Building spin-1/2 antiferromagnetic Heisenberg chains with diaza-nanographenes

TL;DR

This paper reports the synthesis and characterization of spin-1/2 antiferromagnetic Heisenberg chains using diaza-nanographenes, demonstrating controlled odd-even magnetic effects with potential applications in nanoscale spintronics.

Contribution

It introduces a novel on-surface synthesis method for nanographene spin chains with parity-dependent magnetization, advancing quantum magnetic material design.

Findings

Successful synthesis of diaza-HBC spin chains with odd-even effects

Observation of gapped excitations in even chains

Enhanced Kondo resonance in odd chains

Abstract

Understanding and engineering the coupling of spins in nanomaterials is of central importance for designing novel devices. Graphene nanostructures with {\pi}-magnetism offer a chemically tunable platform to explore quantum magnetic interactions. However, realizing spin chains bearing controlled odd-even effects with suitable nanographene systems is challenging. Here, we demonstrate the successful on-surface synthesis of spin-1/2 antiferromagnetic Heisenberg chains with parity-dependent magnetization based on antiaromatic diaza-hexa-peri-hexabenzocoronene (diaza-HBC) units.
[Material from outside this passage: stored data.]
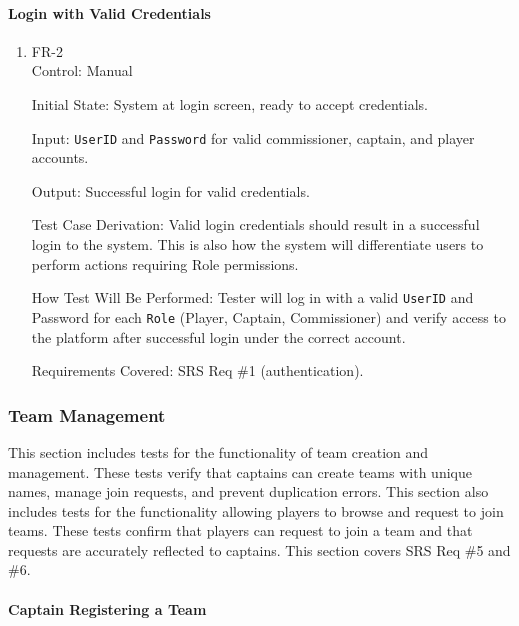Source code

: \documentclass[12pt, titlepage]{article}
\begin{document}
\paragraph{Login with Valid Credentials}

\begin{enumerate}

  \item{FR-2\\}
        Control: Manual

        Initial State: System at login screen, ready to accept credentials.

        Input: \texttt{UserID} and \texttt{Password} for valid commissioner, captain, and player accounts.

        Output: Successful login for valid credentials.

        Test Case Derivation: Valid login credentials should result in a successful login to the system. This is also how the system will differentiate users to perform actions requiring Role permissions.

        How Test Will Be Performed: Tester will log in with a valid \texttt{UserID} and Password for each \texttt{Role} (Player, Captain, Commissioner) and verify access to the platform after successful login under the correct account.

        Requirements Covered: SRS Req \#1 (authentication).
\end{enumerate}

\subsubsection{Team Management}

This section includes tests for the functionality of team creation and management. These tests verify that captains can create teams with unique names, manage join requests, and prevent duplication errors. This section also includes tests for the functionality allowing players to browse and request to join teams. These tests confirm that players can request to join a team and that requests are accurately reflected to captains. This section covers SRS Req \#5 and \#6.

\paragraph{Captain Registering a Team}
\end{document}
Using distinct synthetic strategies, two types of spin chains with different terminals were synthesized, both exhibiting a robust odd-even effect on the spin coupling along the chain. Combined investigations using scanning tunneling microscopy, non-contact atomic force microscopy, density functional theory calculations, and quantum spin models confirmed the structures of the diaza-HBC chains and revealed their magnetic properties, which has an S = 1/2 spin per unit through electron donation from the diaza-HBC core to the Au(111) substrate. Gapped excitations were observed in even-numbered chains, while enhanced Kondo resonance emerged in odd-numbered units of odd-numbered chains due to the redistribution of the unpaired spin along the chain. Our findings provide an effective strategy to construct nanographene spin chains and unveil the odd-even effect in their magnetic properties, offering potential applications in nanoscale spintronics.